During the Q&A session after the presentation, one audience member asked about the heterogeneity of cells found within the skin of patients with psoriasis and pointed out that many pro-inflammatory cells likely play a role in tumor control. Eidsmo responded that her group’s analysis of a large database of patients with metastatic melanoma found that a factor that is important to the development of TRM T cells was strongly correlated to survival in patients with metastatic melanoma receiving immune checkpoint blockade. “So we really don’t want to eradicate them,” said Eidsmo.

Also during the Q&A, Iain McInnes, MD, PhD, commented about the need to understand the previous events that drove the creation of memory T cells. “For me, the question is about the hierarchy, the primacy of what really drives the memory.

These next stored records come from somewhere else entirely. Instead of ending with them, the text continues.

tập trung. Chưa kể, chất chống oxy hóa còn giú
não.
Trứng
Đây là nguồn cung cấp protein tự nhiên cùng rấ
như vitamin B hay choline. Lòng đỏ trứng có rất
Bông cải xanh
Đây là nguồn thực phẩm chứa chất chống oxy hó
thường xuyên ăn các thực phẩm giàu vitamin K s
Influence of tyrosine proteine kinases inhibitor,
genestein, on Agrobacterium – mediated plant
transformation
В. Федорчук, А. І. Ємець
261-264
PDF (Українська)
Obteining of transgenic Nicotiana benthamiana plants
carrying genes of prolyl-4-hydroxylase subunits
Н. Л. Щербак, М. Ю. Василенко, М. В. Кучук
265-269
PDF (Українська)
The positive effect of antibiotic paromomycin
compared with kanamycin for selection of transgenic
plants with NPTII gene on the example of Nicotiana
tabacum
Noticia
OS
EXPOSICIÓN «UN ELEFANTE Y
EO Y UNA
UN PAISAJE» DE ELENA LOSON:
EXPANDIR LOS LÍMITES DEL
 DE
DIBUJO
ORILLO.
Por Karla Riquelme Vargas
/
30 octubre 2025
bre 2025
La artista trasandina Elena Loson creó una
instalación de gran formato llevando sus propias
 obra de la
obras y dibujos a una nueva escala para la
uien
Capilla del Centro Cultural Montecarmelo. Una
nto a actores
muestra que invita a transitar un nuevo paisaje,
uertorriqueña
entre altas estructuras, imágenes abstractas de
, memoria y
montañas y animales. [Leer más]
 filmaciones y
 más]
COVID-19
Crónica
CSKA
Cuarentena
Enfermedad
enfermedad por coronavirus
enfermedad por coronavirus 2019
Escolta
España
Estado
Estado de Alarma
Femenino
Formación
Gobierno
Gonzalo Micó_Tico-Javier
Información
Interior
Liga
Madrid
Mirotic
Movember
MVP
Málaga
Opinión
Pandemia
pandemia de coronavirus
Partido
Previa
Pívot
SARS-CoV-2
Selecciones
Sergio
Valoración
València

In the infectious world, we’re trained to think [that memory responses] are T cell driven memory, but I wonder whether you have an idea of whether the T cell is responding to other memories, particularly in the stroma. Because certainly in the arthropathies, we have really good evidence now of epigenetic change in the synovial stroma and subsets,” said McInnes, who is director of the Institute of Infection, Immunity, and Inflammation at the University of Glasgow, Scotland.

Eidsmo responded that she believes responses are different among different individuals. “We know too little about how these two systems interact with one another. I think the TRM T cells are very good at amplifying the stroma to recruit cells in. I think we need to think of two-step therapies. You need to normalize this [stromal] environment. How you can do that, I don’t know,” she said. 

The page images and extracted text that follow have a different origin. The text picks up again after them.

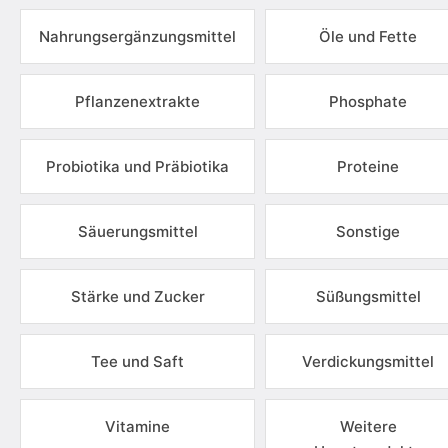
Nahrungsergänzungsmittel
Öle und Fette
Pflanzenextrakte
Phosphate
Probiotika und Präbiotika
Proteine
Säuerungsmittel
Sonstige
Stärke und Zucker
Süßungsmittel
Tee und Saft
Verdickungsmittel
Vitamine
Weitere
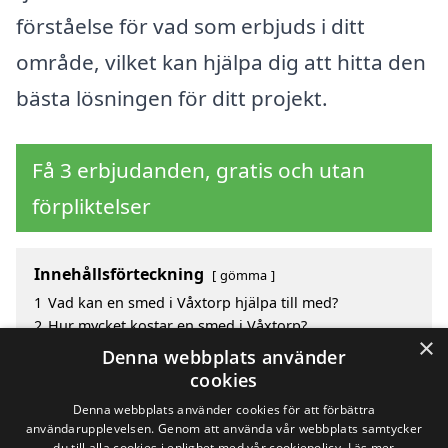
förståelse för vad som erbjuds i ditt
område, vilket kan hjälpa dig att hitta den
bästa lösningen för ditt projekt.
Få 3 erbjudanden, gratis och utan
förpliktelser
Innehållsförteckning
gömma
1
Vad kan en smed i Våxtorp hjälpa till med?
2
Hur mycket kostar en smed i Våxtorp?
×
3
Fördelar med att välja smed i Våxtorp
Denna webbplats använder
4
Sök efter en skicklig smed i de omgivande städerna
cookies
Våxtorp
Denna webbplats använder cookies för att förbättra
användarupplevelsen. Genom att använda vår webbplats samtycker
du till alla cookies i enlighet med vår cookiepolicy.
Läs mer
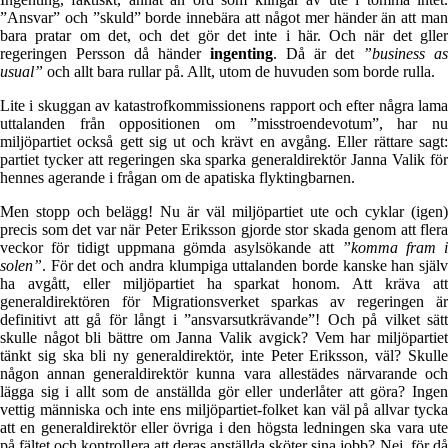
”Ansvar” och ”skuld” borde innebära att något mer händer än att man
bara pratar om det, och det gör det inte i här. Och när det gller
regeringen Persson då händer
ingenting
. Då är det
”business as
usual”
och allt bara rullar på. Allt, utom de huvuden som borde rulla.
Lite i skuggan av katastrofkommissionens rapport och efter några lama
uttalanden från oppositionen om ”misstroendevotum”, har nu
miljöpartiet också gett sig ut och krävt en avgång. Eller rättare sagt:
partiet tycker att regeringen ska sparka generaldirektör Janna Valik för
hennes agerande i frågan om de apatiska flyktingbarnen.
Men stopp och belägg! Nu är väl miljöpartiet ute och cyklar (igen)
precis som det var när Peter Eriksson gjorde stor skada genom att flera
veckor för tidigt uppmana gömda asylsökande att
”komma fram i
solen”
. För det och andra klumpiga uttalanden borde kanske han själv
ha avgått, eller miljöpartiet ha sparkat honom. Att kräva att
generaldirektören för Migrationsverket sparkas av regeringen är
definitivt att gå för långt i ”ansvarsutkrävande”! Och på vilket sätt
skulle något bli bättre om Janna Valik avgick? Vem har miljöpartiet
tänkt sig ska bli ny generaldirektör, inte Peter Eriksson, väl? Skulle
någon annan generaldirektör kunna vara allestädes närvarande och
lägga sig i allt som de anställda gör eller underlåter att göra? Ingen
vettig människa och inte ens miljöpartiet-folket kan väl på allvar tycka
att en generaldirektör eller övriga i den högsta ledningen ska vara ute
på fältet och kontrollera att deras anställda sköter sina jobb? Nej, för då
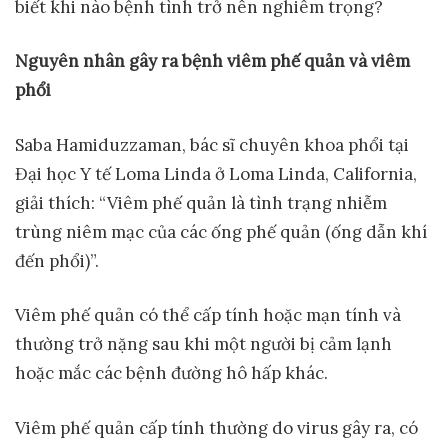
biết khi nào bệnh tình trở nên nghiêm trọng?
Nguyên nhân gây ra b
ệ
nh viêm ph
ế
qu
ả
n và viêm
ph
ổ
i
Saba Hamiduzzaman, bác sĩ chuyên khoa phổi tại
Đại học Y tế Loma Linda ở Loma Linda, California,
giải thích: “Viêm phế quản là tình trạng nhiễm
trùng niêm mạc của các ống phế quản (ống dẫn khí
đến phổi)”.
Viêm phế quản có thể cấp tính hoặc mạn tính và
thường trở nặng sau khi một người bị cảm lạnh
hoặc mắc các bệnh đường hô hấp khác.
Viêm phế quản cấp tính thường do virus gây ra, có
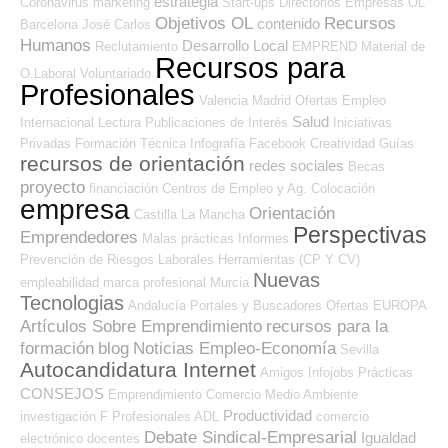
estrategia
Coronavirus
marketing
Start-ups
Directorios Empresas OL
Objetivos OL
Recursos
contenido
Barcelona
José Carlos
Humanos
Desarrollo Local
Reclutamiento
EMPREND
Material de
Recursos para
O.Laboral
Voluntariado
Profesionales
Valencia
Madrid
Ofertas Empleo
Salud
Internacional
Lectura
Publicaciones de Interés
Iniciativas
Privadas
Formación Técnica
Infografía
Facebook
Creatividad
Guías
recursos de orientación
redes sociales
Becas
proyecto
financiación
Centros de Empleo y Ag. Colocación
empresa
Orientación
Castilla La Mancha
Perspectivas
Emprendedores
Malas prácticas
Informes
Prevención de Riesgos Laborales
Herramientas (CP Y CV)
Nuevas
empleabilidad
marca profesional
Murcia
Tecnologias
Andalucía
Portales y Buscadores Ofertas
EUROPA
Artículos Sobre Emprendimiento
recursos para la
formación
blog
Noticias Empleo-Economía
Sevilla
Autocandidatura Internet
Amigos
Infojobs
Prácticas
CONSEJOS
Emprendimiento
Comercio
Medio Ambiente
Productividad
investigación
F Profesionales ADL
comercio
Debate Sindical-Empresarial
Igualdad
electrónico
docentes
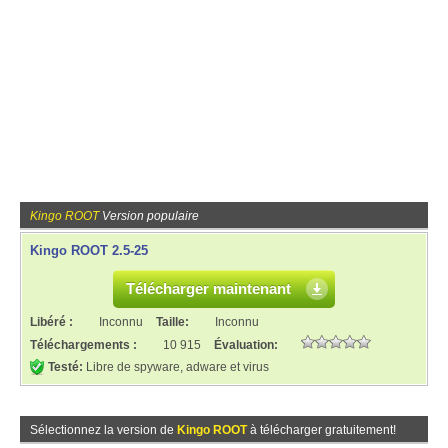
Kingo ROOT
Version populaire
Kingo ROOT 2.5-25
Télécharger maintenant
Libéré :
Inconnu
Taille:
Inconnu
Téléchargements :
10 915
Évaluation:
Testé:
Libre de spyware, adware et virus
Sélectionnez la version de
Kingo ROOT
à télécharger gratuitement!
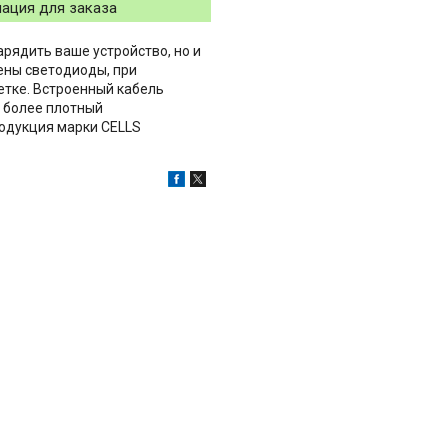
ация для заказа
арядить ваше устройство, но и
ены светодиоды, при
етке. Встроенный кабель
 более плотный
родукция марки CELLS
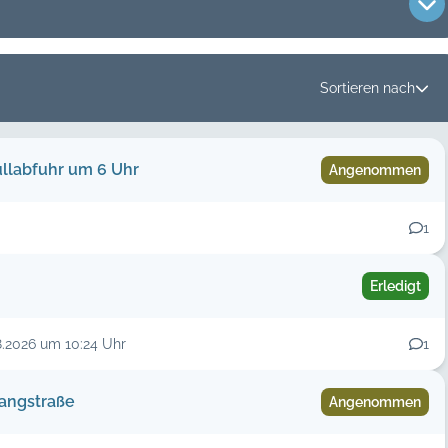
Sortieren nach
llabfuhr um 6 Uhr
Angenommen
1
bis
Erledigt
auf
2358
Meldungen im System
8.2026 um 10:24 Uhr
1
Langstraße
Angenommen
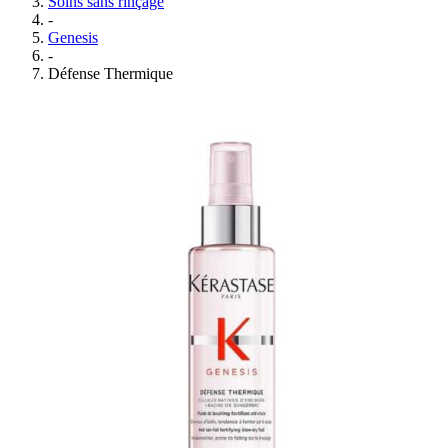
Soins sans rinçage
-
Genesis
-
Défense Thermique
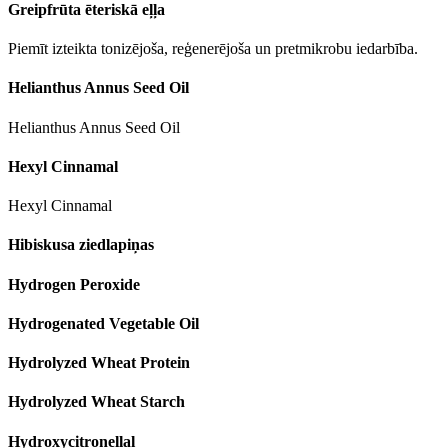
Greipfrūta ēteriskā eļļa
Piemīt izteikta tonizējoša, reģenerējoša un pretmikrobu iedarbība.
Helianthus Annus Seed Oil
Helianthus Annus Seed Oil
Hexyl Cinnamal
Hexyl Cinnamal
Hibiskusa ziedlapiņas
Hydrogen Peroxide
Hydrogenated Vegetable Oil
Hydrolyzed Wheat Protein
Hydrolyzed Wheat Starch
Hydroxycitronellal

McInnes agreed. “As a myeloid doctor, I strongly believe that perpetuators are innate and the adaptive is following on. But how do we test that? That’s really hard,” he said. 

Eidsmo did not list any disclosures. McInnes has financial relationships with AbbVie, AstraZeneca, Bristol Myers Squibb, Boehringer, Compugen, Cabaletta, Causeway, Dextera, Eli Lilly, Celgene, MoonLake, Pfizer, Novartis, Janssen, Roche, Versus Arthritis, MRC, and UCB.